“The Witness” is a game that I’ve been looking forward to for six years. Released for the PlayStation 4 and PC, the simplistic yet gorgeous graphical style portends to the true nature of its incalculably complex, puzzle-solving, open-world design.
As a fan of the highly inspirational indie video game “Braid,” which was developed initially for the Xbox 360 in 2008, I couldn’t ignore a certain sense of familiarity in the way that playing “The Witness” feels.
Jonathan Blow, developer of the aforementioned games, has a style that has translated seamlessly from the lush, hand-painted 2-D design of “Braid” into a stunning 3-D landscape of deceptively simple yet immensely dense discovery.
When playing a game designed by Blow, I get a feeling that is often attempted but rarely achieved in video games across genres: epiphany. It’s the epiphany that propelled me to push on, against seemingly insurmountable odds, and it’s the empowerment of meeting an impossible challenge that hooked me into “The Witness” time and time again.
The experience of playing for the first time is in itself an artistic expression. Void of pomp and circumstance, brand logos, legal disclaimers or health warnings. I found myself surrounded by darkness at the end of a long cylindrical tube with a small, starkly lit, door in the background.
It took me a moment to realize that the game had actually given me control. Once I got my bearings, I was introduced to a land that brimmed with mysteries and breakthroughs, obscurities and paradigm shifts, forcing me to look at the world in ways I never imagined and altering the approach with which I will compare all puzzle games going forward.

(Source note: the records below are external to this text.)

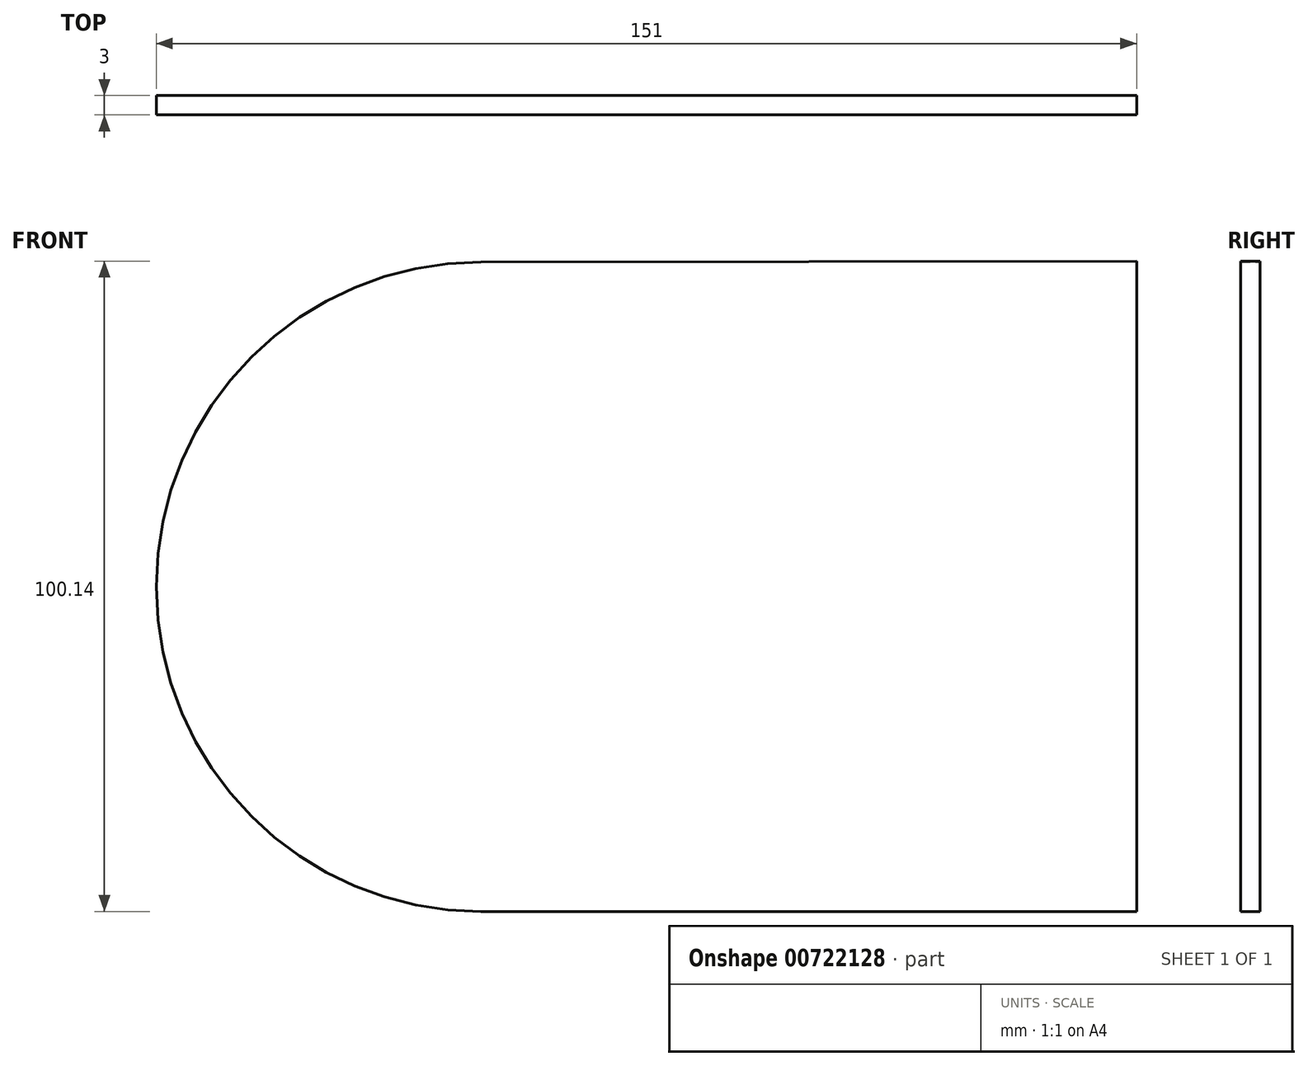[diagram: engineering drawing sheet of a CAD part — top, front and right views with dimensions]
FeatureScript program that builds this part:
annotation { "Feature Type Name" : "Feature", "Feature Type Description" : "" }
export const myFeature = defineFeature(function(context is Context, id is Id, definition is map)
    precondition{}
    {
        {
            var Q0;
            Q0=qCreatedBy(makeId("Front.planeOp"),FACE);
            var sketch = newSketch(context, id + "F0", { "sketchPlane" : qUnion([Q0])});
            skArc(sketch, "E0", {"start": v(-122.73, 57.97) * mm, "mid": v(-172.73, 7.97) * mm, "end": v(-122.73, -42.03) * mm});
            skLineSegment(sketch, "E1", {"start": v(-122.73, -42.03) * mm, "end": v(-21.73, -42.03) * mm});
            skLineSegment(sketch, "E2", {"start": v(-21.73, -42.03) * mm, "end": v(-21.73, 57.97) * mm});
            skPoint(sketch, "E3.end.orphan", {"position": v(-172.73, 7.97) * mm});
            skPoint(sketch, "E4.start.orphan", {"position": v(-21.73, 7.97) * mm});
            skLineSegment(sketch, "E5.trimOffspring", {"start": v(-21.73, 57.97) * mm, "end": v(-21.73, 58.11) * mm});
            skPoint(sketch, "E6.end.orphan", {"position": v(-62.73, 92.97) * mm});
            skPoint(sketch, "E7.end.orphan", {"position": v(-62.73, 57.97) * mm});
            skLineSegment(sketch, "E8", {"start": v(-21.73, 58.11) * mm, "end": v(-122.73, 57.97) * mm});
            skSolve(sketch);
        }
        {
            var Q0;
            Q0=qSketchRegion(id+"F0",true);
            extrude(context, id + "F1", {"entities" : qUnion([Q0]), "depth" : 3 * mm, "offsetDistance" : 25 * mm});
        }
    });
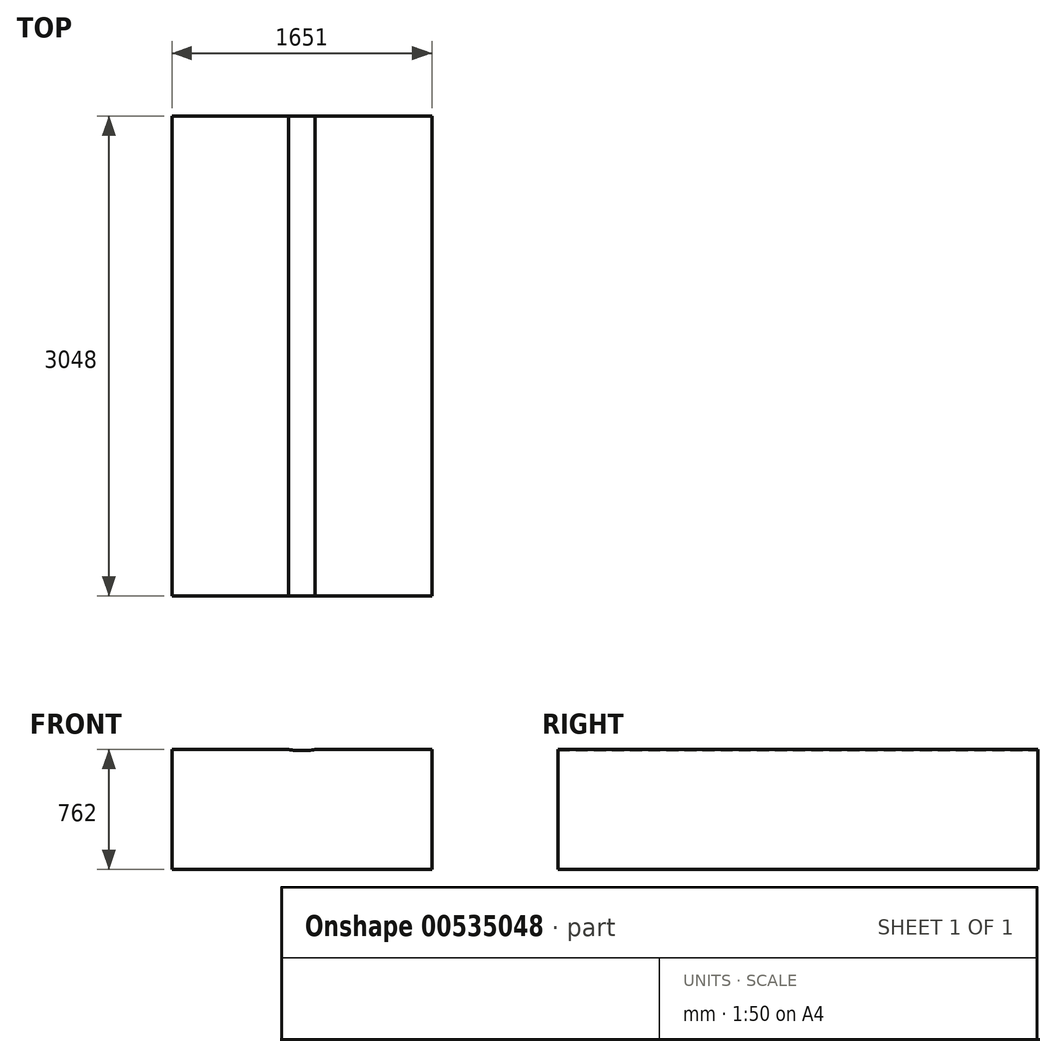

“The Witness” is notably void of direction or tutorial, at least in the classical sense. Instead, it “tells” you how to play through carefully considered world design and visual cues. The game has more than 650 puzzles to complete (though not all are necessary to see the ending). Beginning with simple puzzles, the difficulty quickly ramps up, and after a short time, I found myself completing problems that would have been impossible mere minutes before.
Solving puzzles is the primary way I interacted with this game, and though it may sound simple, I quickly found myself interacting with space, time and light, delving ever deeper into the mysteries of the island.
Discovery is integral to the experience. Inspired by games like “Myst” and “The Talos Principle,” “The Witness” brings its own take to the genre, setting a new standard in the process.
I can recall multiple examples of the game teaching me incredibly complex rule sets only to quickly subvert its own rules, pulling the rug from under my preconceived notions and taking my composed demeanor along with it.
The desire to play this game when I should be doing other things is a testament to its excellence. The times I stopped playing came not out of necessity but rather out of frustration. Some puzzles proved too difficult to handle, and I had to step away to collect my thoughts.
Though the learning curve may seem like a negative to some, I thought the challenge was balanced and served almost as a mental check to assure that I had all the knowledge I needed to progress into the depths of the island.
From the beginning, I was free to go almost anywhere my puzzle-solving abilities afforded me. I found that progress is coordinated much like in a Metroidvania game. However, instead of needing to find a weapon or piece of armor to open a door or reach a platform, “The Witness” gates player progress with knowledge.
In my attempts to forge on, I found myself sometimes applying rules to puzzles that didn’t actually exist, making the game harder for myself than it was in reality. It was frustrating but rewarding to discover in the process.
Between puzzles, I found myself wandering, stopping to take in the arresting visuals of the terrain. I walked through grassy fields, dark woods, cherry-blossom forests, rock quarries, seaside ruins, mountainous cliffs and more. The music and sound effects take a backseat to the puzzle design and graphical style, never distracting, instead appropriate to the setting and mood that has been carefully shaped over years of development.
It’s worth noting that Blow has taken much of the money he has earned over his career to fund the multimillion dollar budget of “The Witness,” making it one of the most expensive independently developed video games of all time. In an age of crowd-sourced funding, it’s refreshing to see a developer invest their own money into a game that they believe in.
That belief and confidence has paid off, as Blow has given the world the first great, must-play video game of 2016. “The Witness” is a masterpiece that will be referenced for years to come and is an incredibly early candidate for game of the year.
“The Witness” is available as a digital download on both PC and PlayStation 4 with an iOS version in the works. It costs $39.99, which may seem expensive for an indie game, but the time spent playing (approaching 40 hours for me) is well worth the asking price and comes with my high recommendation.